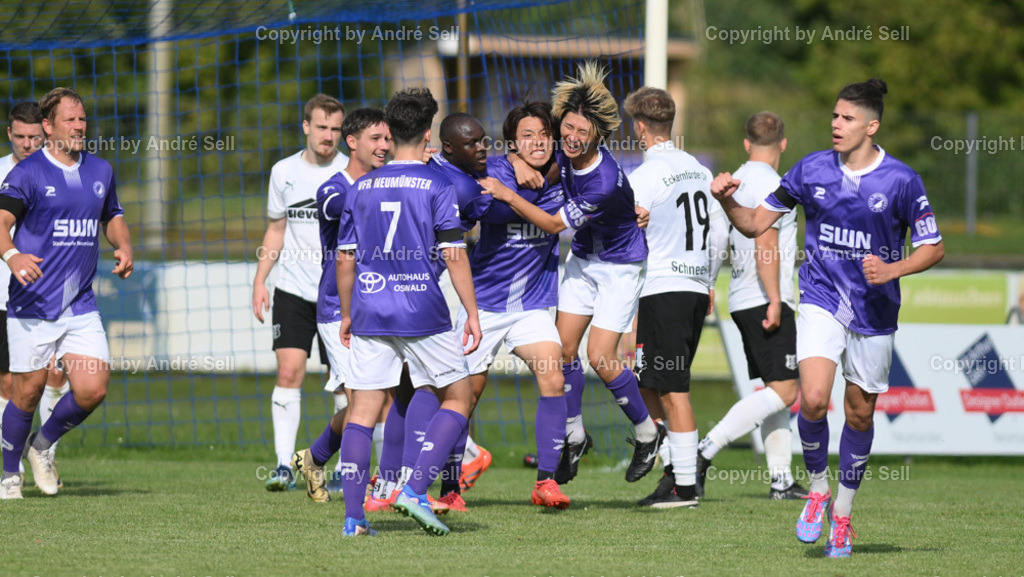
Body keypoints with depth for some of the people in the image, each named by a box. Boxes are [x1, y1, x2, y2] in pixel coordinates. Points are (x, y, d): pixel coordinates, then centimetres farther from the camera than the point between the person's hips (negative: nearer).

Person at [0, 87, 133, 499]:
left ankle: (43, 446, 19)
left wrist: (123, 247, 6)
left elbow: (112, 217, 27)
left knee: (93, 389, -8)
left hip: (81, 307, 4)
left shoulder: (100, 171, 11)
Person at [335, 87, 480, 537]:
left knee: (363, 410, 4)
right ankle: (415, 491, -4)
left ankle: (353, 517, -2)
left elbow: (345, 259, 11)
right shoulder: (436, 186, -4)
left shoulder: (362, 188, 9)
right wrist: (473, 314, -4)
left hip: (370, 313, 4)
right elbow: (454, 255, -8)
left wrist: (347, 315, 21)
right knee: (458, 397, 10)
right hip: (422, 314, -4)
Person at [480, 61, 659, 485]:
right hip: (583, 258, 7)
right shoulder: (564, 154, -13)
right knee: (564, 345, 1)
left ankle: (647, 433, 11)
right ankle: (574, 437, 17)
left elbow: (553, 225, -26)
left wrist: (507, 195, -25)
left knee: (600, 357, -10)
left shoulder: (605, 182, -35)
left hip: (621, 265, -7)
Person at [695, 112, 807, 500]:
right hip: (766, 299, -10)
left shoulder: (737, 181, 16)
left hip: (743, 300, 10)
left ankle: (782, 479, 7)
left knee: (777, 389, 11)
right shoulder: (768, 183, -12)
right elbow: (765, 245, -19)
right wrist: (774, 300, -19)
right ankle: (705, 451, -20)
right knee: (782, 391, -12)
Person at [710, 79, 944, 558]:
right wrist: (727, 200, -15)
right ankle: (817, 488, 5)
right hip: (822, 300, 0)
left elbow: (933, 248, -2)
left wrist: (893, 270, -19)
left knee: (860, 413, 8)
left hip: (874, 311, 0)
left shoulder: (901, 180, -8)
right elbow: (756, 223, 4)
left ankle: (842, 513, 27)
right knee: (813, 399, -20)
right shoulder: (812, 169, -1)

...

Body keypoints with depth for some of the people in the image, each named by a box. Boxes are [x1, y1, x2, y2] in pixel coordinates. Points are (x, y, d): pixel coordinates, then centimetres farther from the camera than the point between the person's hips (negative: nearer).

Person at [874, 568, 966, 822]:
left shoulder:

* * *

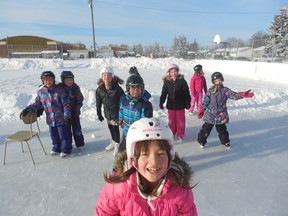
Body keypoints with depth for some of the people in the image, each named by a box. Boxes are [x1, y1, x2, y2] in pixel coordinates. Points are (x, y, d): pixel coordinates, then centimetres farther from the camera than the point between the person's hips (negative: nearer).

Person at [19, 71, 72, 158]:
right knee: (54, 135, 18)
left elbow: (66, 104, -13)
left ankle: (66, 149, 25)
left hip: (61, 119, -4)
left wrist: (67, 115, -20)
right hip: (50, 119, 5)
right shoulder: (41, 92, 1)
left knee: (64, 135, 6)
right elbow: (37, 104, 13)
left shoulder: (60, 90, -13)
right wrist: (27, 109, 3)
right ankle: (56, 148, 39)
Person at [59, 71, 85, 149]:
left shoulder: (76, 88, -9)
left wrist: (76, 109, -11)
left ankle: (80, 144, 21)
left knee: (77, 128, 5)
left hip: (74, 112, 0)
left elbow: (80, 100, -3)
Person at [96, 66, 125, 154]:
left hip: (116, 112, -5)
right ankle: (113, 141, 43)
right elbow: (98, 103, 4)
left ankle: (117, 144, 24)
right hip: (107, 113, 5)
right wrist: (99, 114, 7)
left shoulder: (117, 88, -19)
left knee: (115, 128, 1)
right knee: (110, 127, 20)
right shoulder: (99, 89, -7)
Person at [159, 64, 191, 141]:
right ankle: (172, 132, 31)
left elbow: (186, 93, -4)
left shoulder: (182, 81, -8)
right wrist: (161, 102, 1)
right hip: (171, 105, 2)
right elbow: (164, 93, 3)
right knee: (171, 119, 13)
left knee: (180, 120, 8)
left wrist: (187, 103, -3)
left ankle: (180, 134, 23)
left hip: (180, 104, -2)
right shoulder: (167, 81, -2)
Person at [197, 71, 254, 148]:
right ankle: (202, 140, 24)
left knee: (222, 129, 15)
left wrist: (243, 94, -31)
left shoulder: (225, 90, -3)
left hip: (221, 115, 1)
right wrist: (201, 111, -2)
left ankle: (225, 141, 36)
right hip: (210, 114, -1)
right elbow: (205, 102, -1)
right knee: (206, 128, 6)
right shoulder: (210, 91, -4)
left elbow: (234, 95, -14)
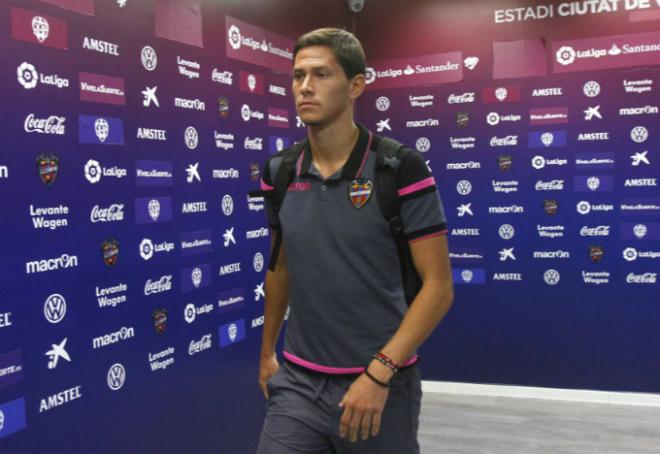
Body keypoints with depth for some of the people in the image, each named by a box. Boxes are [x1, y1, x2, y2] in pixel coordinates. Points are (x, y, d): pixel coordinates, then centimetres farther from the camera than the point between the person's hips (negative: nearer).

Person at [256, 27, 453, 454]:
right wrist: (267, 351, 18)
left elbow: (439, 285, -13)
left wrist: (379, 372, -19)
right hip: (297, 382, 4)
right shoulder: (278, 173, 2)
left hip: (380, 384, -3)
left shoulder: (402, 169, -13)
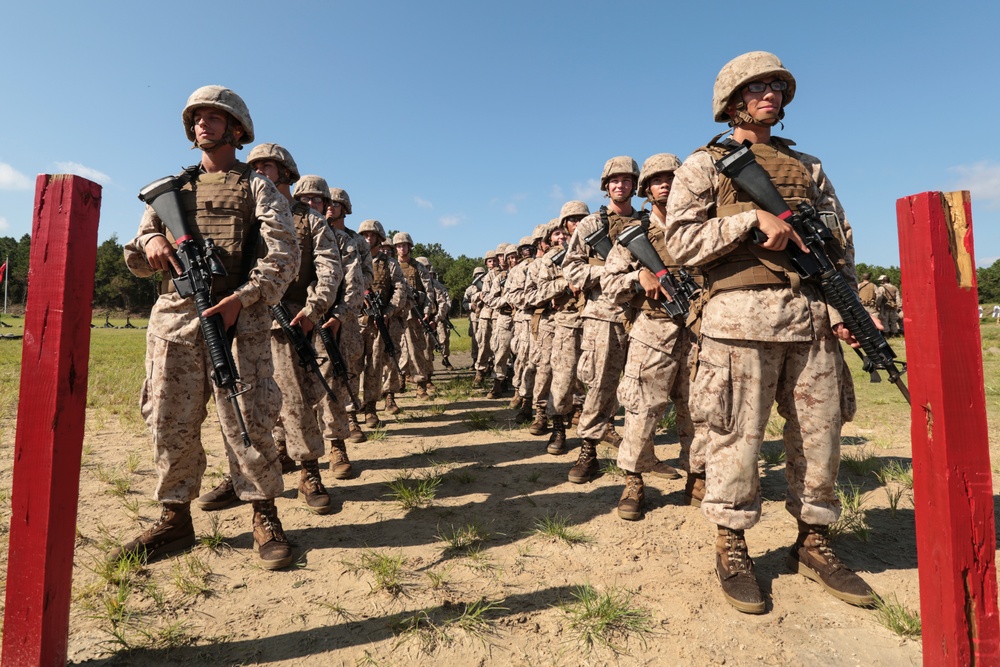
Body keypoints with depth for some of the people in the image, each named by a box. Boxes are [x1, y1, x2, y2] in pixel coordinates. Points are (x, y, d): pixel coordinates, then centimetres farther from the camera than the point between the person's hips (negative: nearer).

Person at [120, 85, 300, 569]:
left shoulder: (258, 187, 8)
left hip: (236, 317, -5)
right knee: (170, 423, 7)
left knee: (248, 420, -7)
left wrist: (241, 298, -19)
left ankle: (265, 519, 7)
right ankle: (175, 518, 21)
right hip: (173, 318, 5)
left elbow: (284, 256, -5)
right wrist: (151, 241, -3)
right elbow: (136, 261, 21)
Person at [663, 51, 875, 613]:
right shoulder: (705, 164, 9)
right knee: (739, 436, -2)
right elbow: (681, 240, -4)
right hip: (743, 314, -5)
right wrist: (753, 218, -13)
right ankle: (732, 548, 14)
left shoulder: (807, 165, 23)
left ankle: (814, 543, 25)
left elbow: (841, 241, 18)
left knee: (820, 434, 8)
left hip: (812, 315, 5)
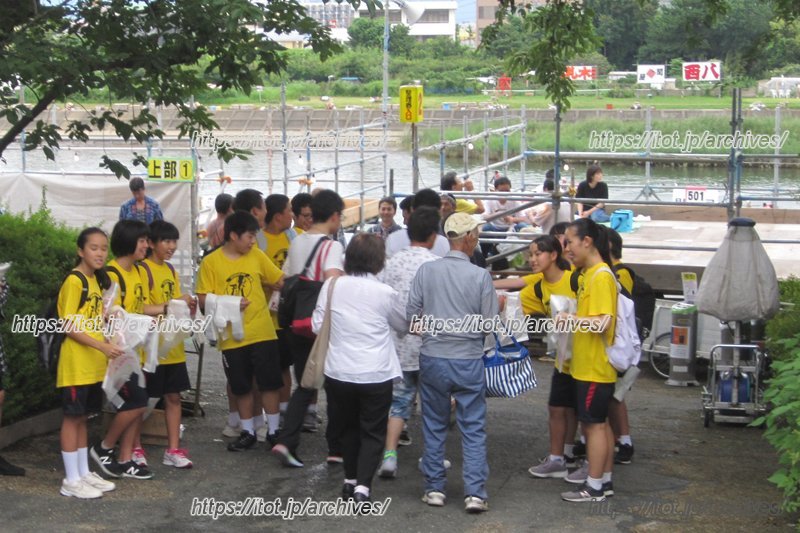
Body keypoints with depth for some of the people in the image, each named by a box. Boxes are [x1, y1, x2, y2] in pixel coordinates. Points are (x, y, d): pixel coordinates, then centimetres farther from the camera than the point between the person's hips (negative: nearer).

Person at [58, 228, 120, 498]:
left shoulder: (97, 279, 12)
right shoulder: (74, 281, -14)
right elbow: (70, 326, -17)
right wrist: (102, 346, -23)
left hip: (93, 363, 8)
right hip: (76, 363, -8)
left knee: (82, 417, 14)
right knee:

__WORK TO BE COMPLETED__. Your answer must consist solely of the lines above between the line holding "left wrist: (243, 94, -31)" and the line holding "left elbow: (234, 95, -14)", inclusive, copied exactly.

__EXERCISE SOLUTION__.
left wrist: (243, 94, -31)
left shoulder: (225, 90, -3)
left hip: (221, 115, 1)
right wrist: (201, 111, -2)
left ankle: (225, 141, 36)
right hip: (210, 114, -1)
right elbow: (205, 102, -1)
right knee: (206, 128, 6)
right shoulder: (210, 91, -4)
left elbow: (234, 95, -14)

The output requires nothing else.